=== Exercises to complete ===
**A.** Answer these from the passage on extrapolation error bands:
(i) Which method failed to enclose the exact spectrum within its error bands?
(ii) According to the figure caption, which system does the extrapolation error figure show?
(iii) What causes the topmost band to veer off course at smaller volumes?
**B.** Pick up the passage on extrapolation error bands after its final sentence and keep writing it.

=== Reading passage ===
^^^^^^^^
Note how in fig. \ref{fig:FVEC_error}, the exact spectrum is properly
enclosed by the error bands, as opposed to the ``bootstrap'' method, which
failed to do so. However, the large widths of the bands may not give FVEC
method the credit is deserves.

\begin{figure}
    \centering
    \includegraphics[width=\textwidth]{Chapter-3/FVEC_error.png}
    \caption{Extrapolation error for the two-body system in FVEC paper.}
    \label{fig:FVEC_error}
\end{figure}

\subsection{Example of a bad EC model}
\label{sec:AC_error}

In fig. \ref{fig:AC_error}, the topmost band veers off course at smaller
volumes due to an avoided crossing as the model does not include
enough training states.
^^^^^^^^
=== Recorded data ===
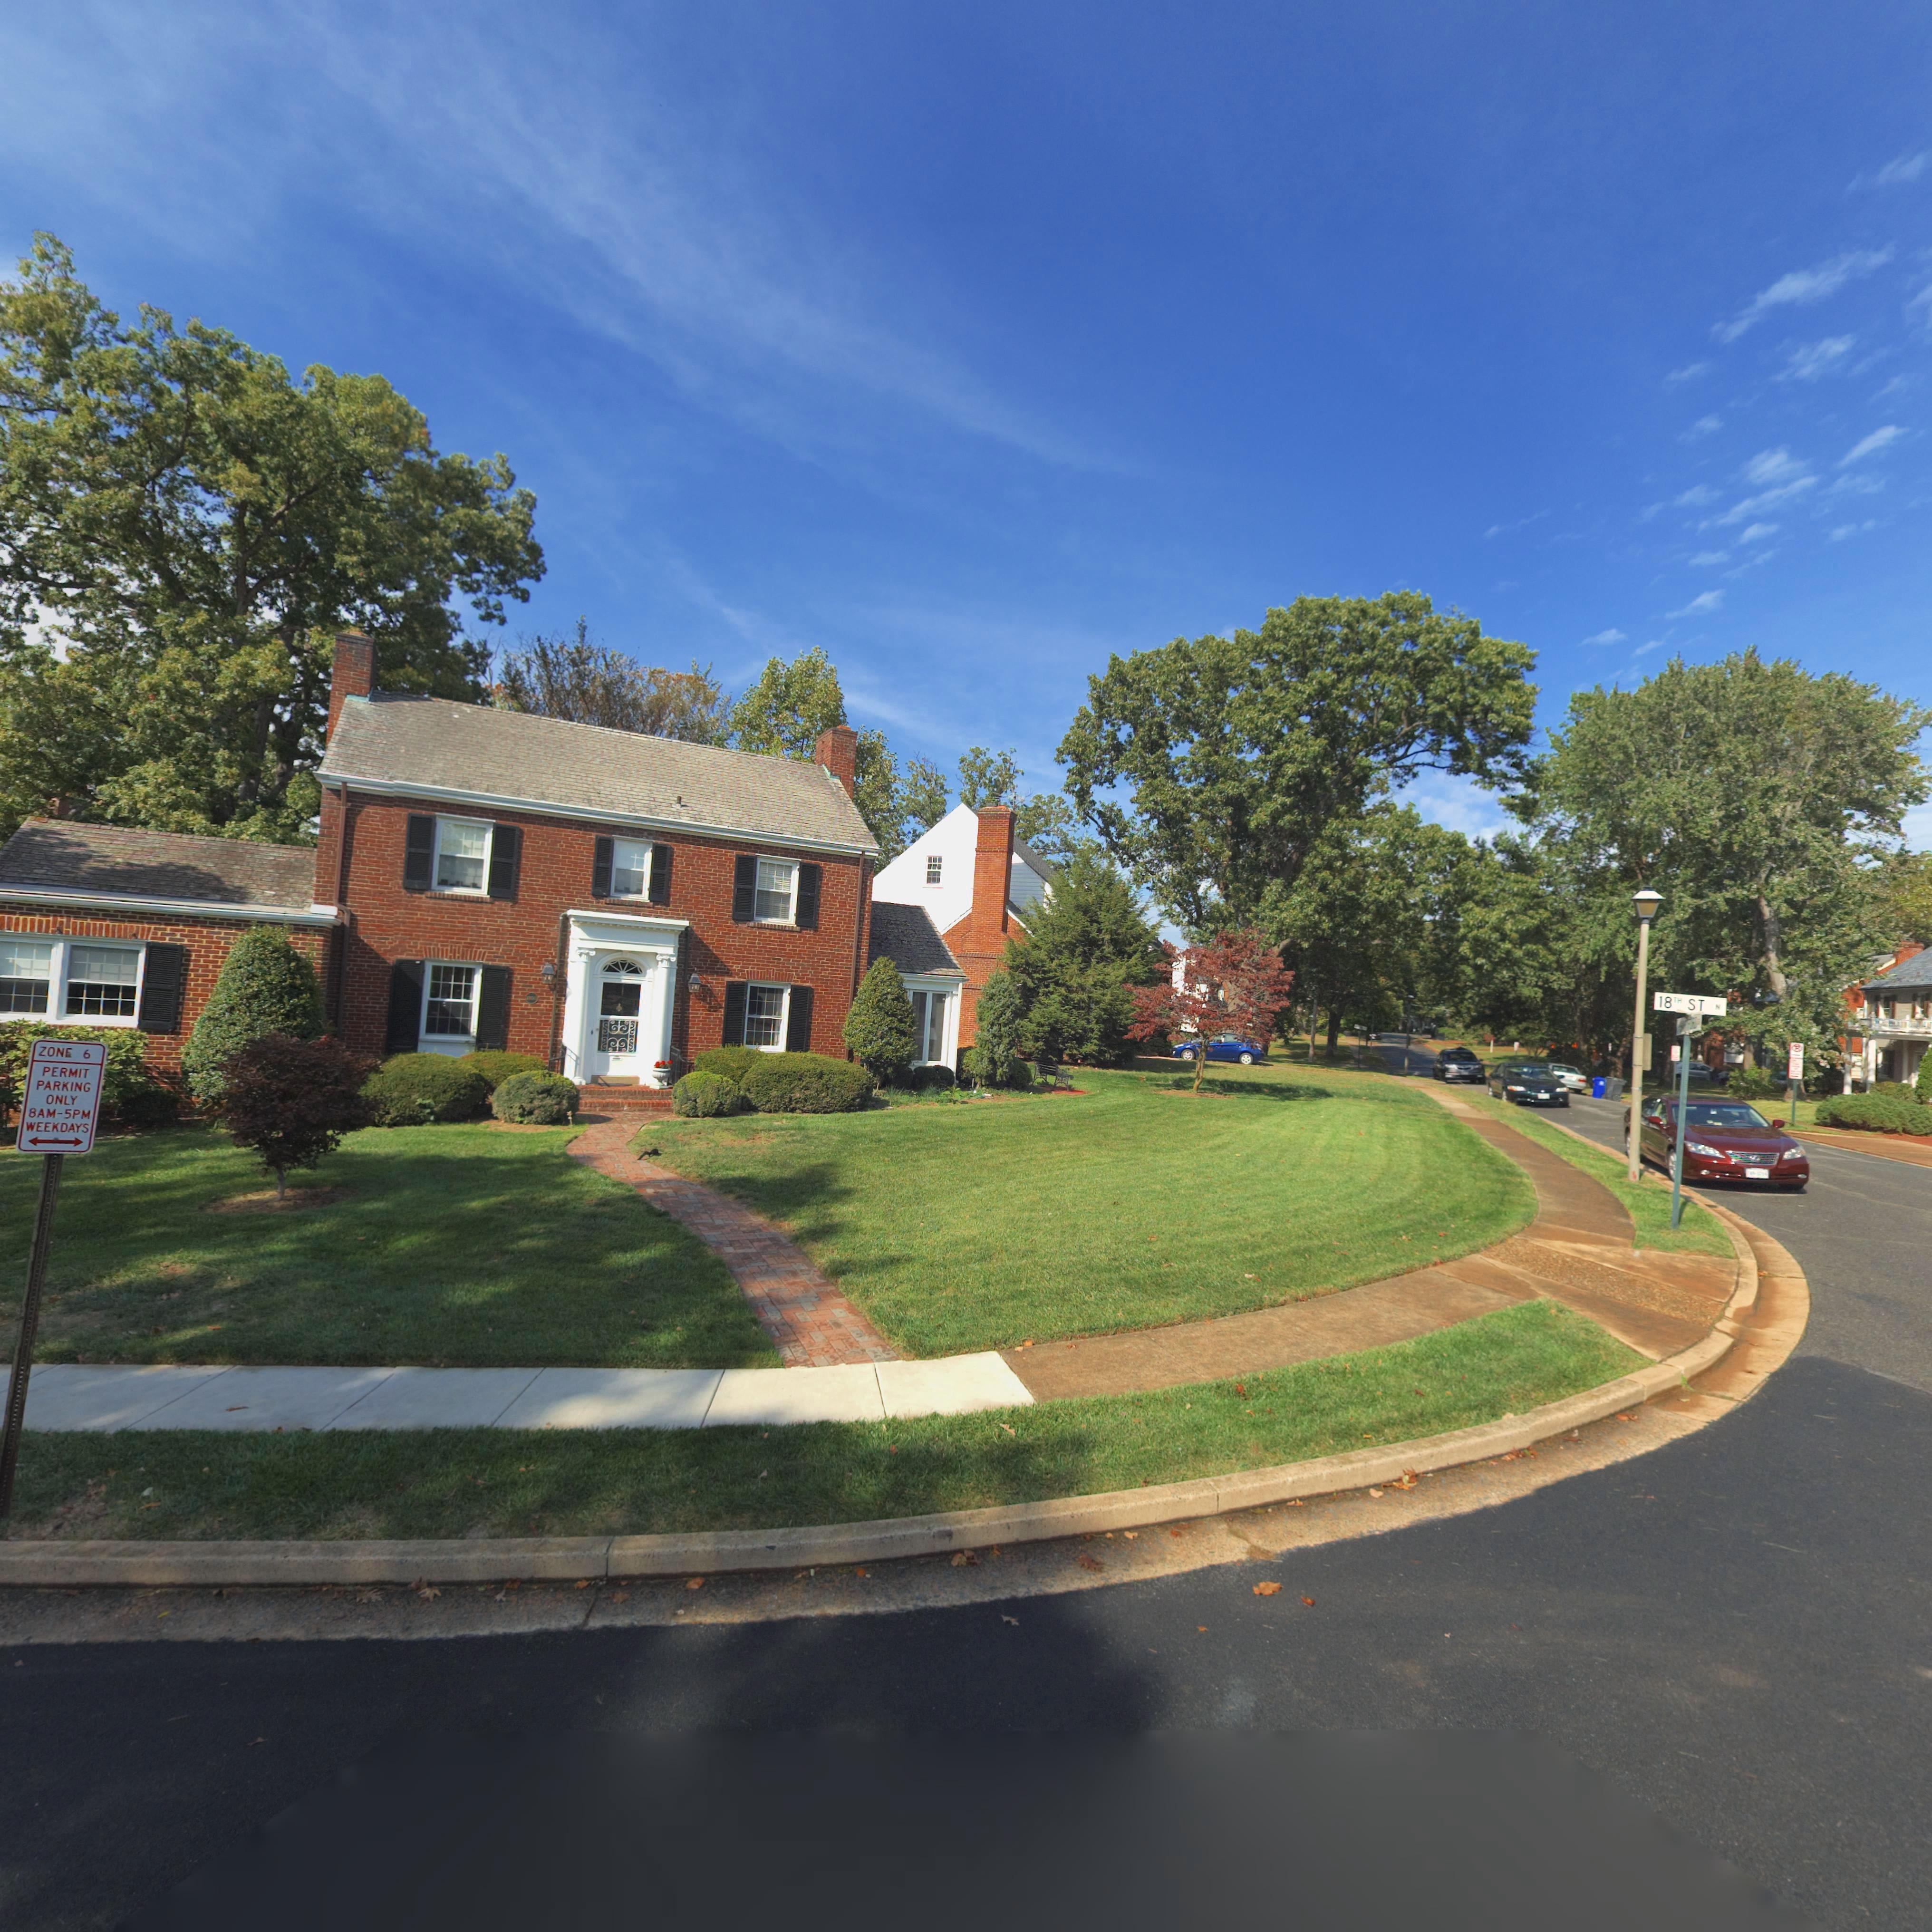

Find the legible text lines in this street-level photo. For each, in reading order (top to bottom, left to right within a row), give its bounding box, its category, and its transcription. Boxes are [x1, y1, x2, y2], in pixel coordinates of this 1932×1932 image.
^^^^^^^^
=== Outputs ===
**A.**
(i) The "bootstrap" method.
(ii) The two-body system in the FVEC paper.
(iii) An avoided crossing, because the model does not include enough training states.

**B.**
Unfortunately, the error bands fail to account for that error. However,
these error bands describe the other energy level involved in the
avoided crossing (not shown here).

\begin{figure}
    \centering
    \includegraphics[width=\textwidth]{Chapter-3/AC_error.png}
    \caption{Extrapolation error for as two-body system with an avoided
    crossing corresponding to a narrow resonance.}
    \label{fig:AC_error}
\end{figure}

\subsection{Alternative interpretation: Upper bounds of error}

Let,
\begin{equation}
    \braket{\psi^\text{EC} | \psi^\text{EC}}=\sum_i {\abssym{a_i}^2}=1
\end{equation} \\

Define $E'$ to be the \emph{closest} exact eigenvalue to the extrapolated value $E^\text{EC}$. That is,

\begin{equation}
    \abssym{E'-E^\text{EC}} \leq \abssym{E_i-E^\text{EC}}
\end{equation}
for all $i$.
Typically this is the eigenvalue of interest, but could also be a
rogue eigenvalue that comes close and misguide the extrapolation
in bad EC models, such as the one shown in fig. \ref{fig:AC_error}.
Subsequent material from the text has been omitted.